La Pologne et d’autres pays s’étaient objectés l’an dernier à un plan qui prévoyait la répartition de plus de 120 000 migrants provenant d’Afrique et du Moyen-Orient parmi les membres de l’UE.
Varsovie a accepté d’accueillir 7000 demandeurs d’asile, mais aucun migrant économique, d’ici la fin de 2017.
Mariusz Blaszczak a prévenu que la Pologne entend opposer un veto à tout nouveau projet de répartition qui comprendrait l’imposition de quotas, par crainte que cela n’encourage encore plus de migrants à prendre le chemin de l’Europe.
La Pologne estime que l’on doit aider les réfugiés à l’extérieur de l’Europe, par exemple dans des camps situés près de leurs pays d’origine.
Environ 53 pour cent des Polonais s’opposent à l’arrivée de migrants, tandis que 41 pour cent croient qu’on devrait seulement leur offrir un hébergement temporaire, selon un sondage dévoilé mardi.

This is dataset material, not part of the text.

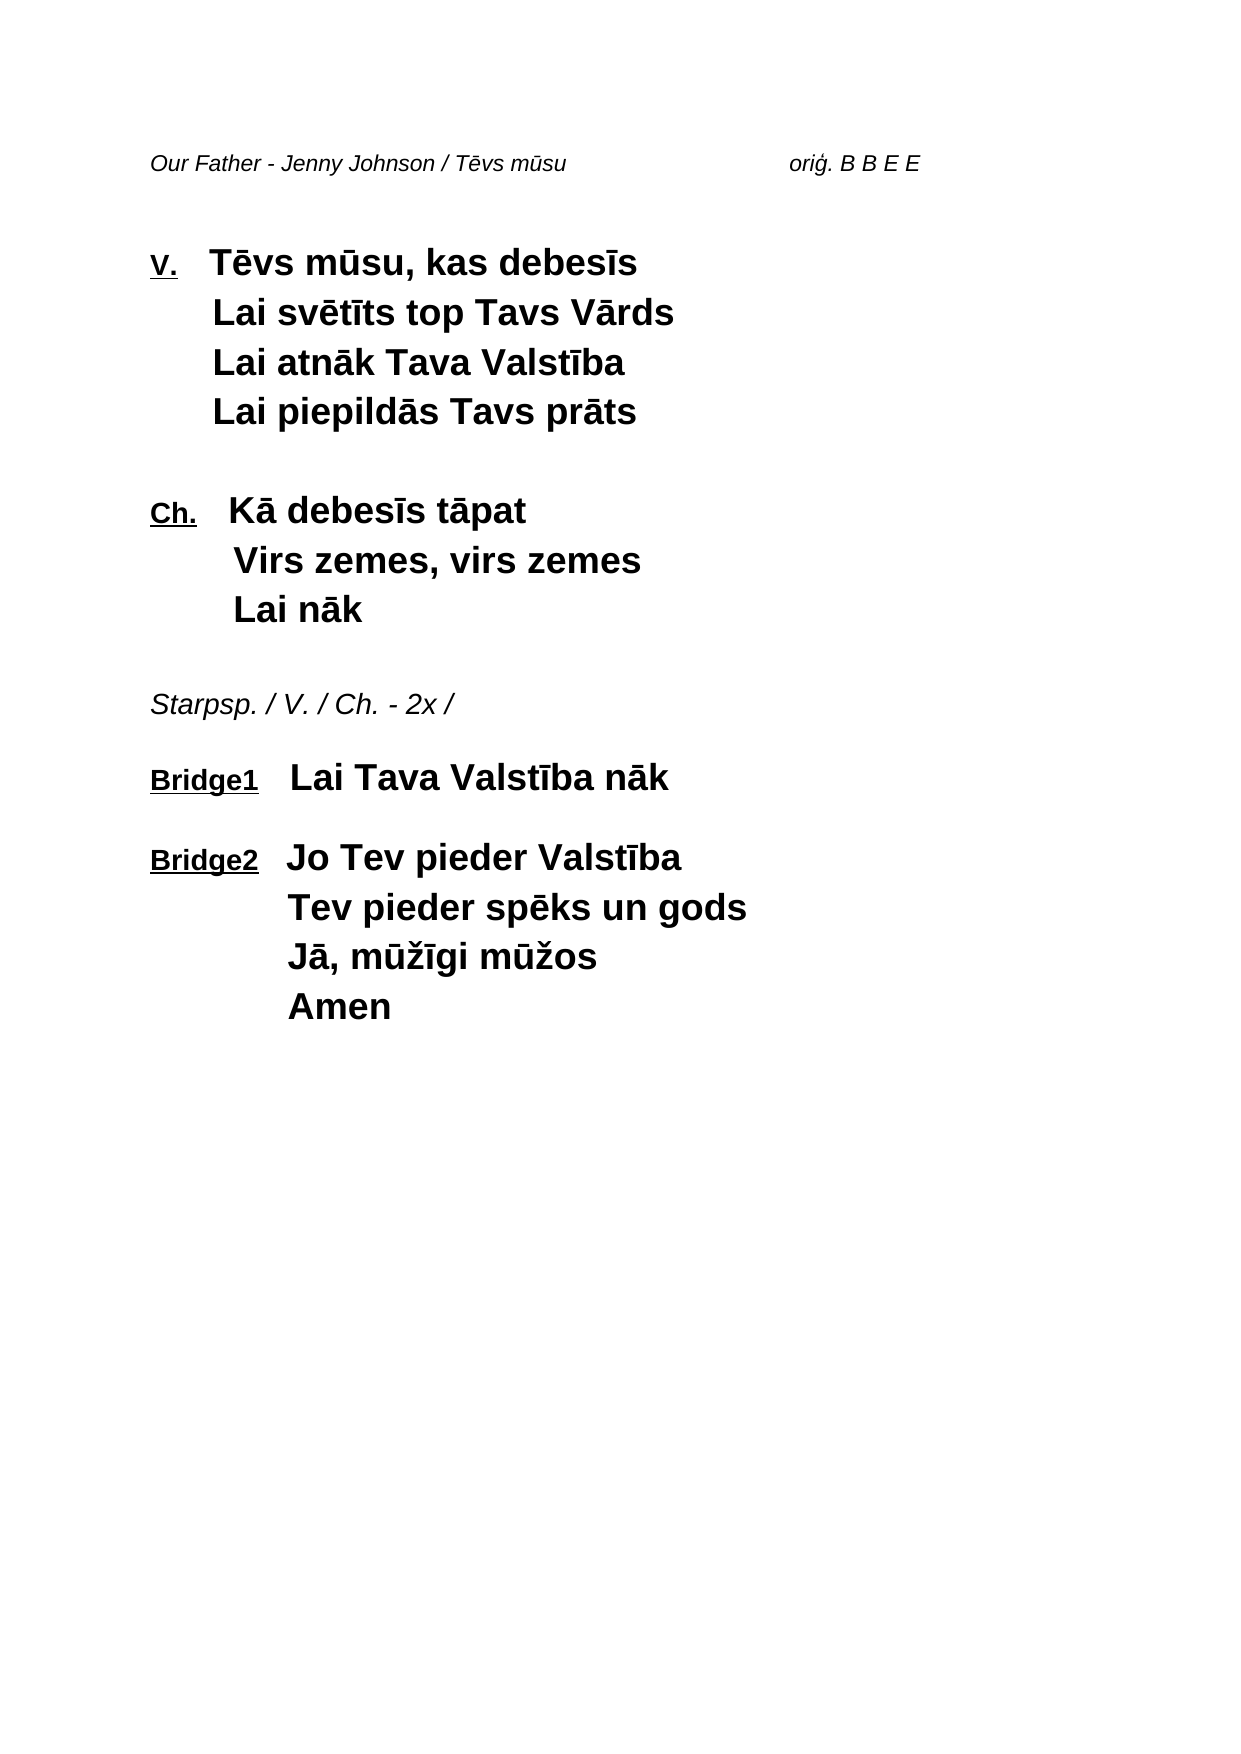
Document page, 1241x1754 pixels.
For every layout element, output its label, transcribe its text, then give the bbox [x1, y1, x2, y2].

Seulement 4 pour cent des personnes interrogées estiment que les migrants devraient être accueillis sur une base permanente.
Le ministre Blaszczak a ajouté que la Pologne introduira “probablement” des contrôles frontaliers temporaires en juillet, lorsqu’elle accueillera un sommet de l’OTAN et une assemblée de jeunes avec le pape François.
De leur côté, les premiers ministres tchèque et slovaque ont estimé mardi que l’Europe doit se doter d’un “plan B”, si jamais on en vient à la conclusion que la Grèce est incapable de protéger la frontière de l’UE. Ils ont déclaré que les mesures “nécessaires” devront être prises le long des frontières entre la Grèce, la Macédoine et la Bulgarie.
En Allemagne, l’État de la Bavière menace d’intenter une poursuite en justice au gouvernement fédéral s’il ne parvient pas à sécuriser la frontière et à endiguer le flot de réfugiés.
Enfin, la Garde côtière turque a repêché les corps de quatre migrants, dont trois enfants, qui se sont noyés quand le navire de leur passeur a coulé en route vers la Grèce. Les corps ont été retrouvés près de la petite île grecque de Farmakonissi.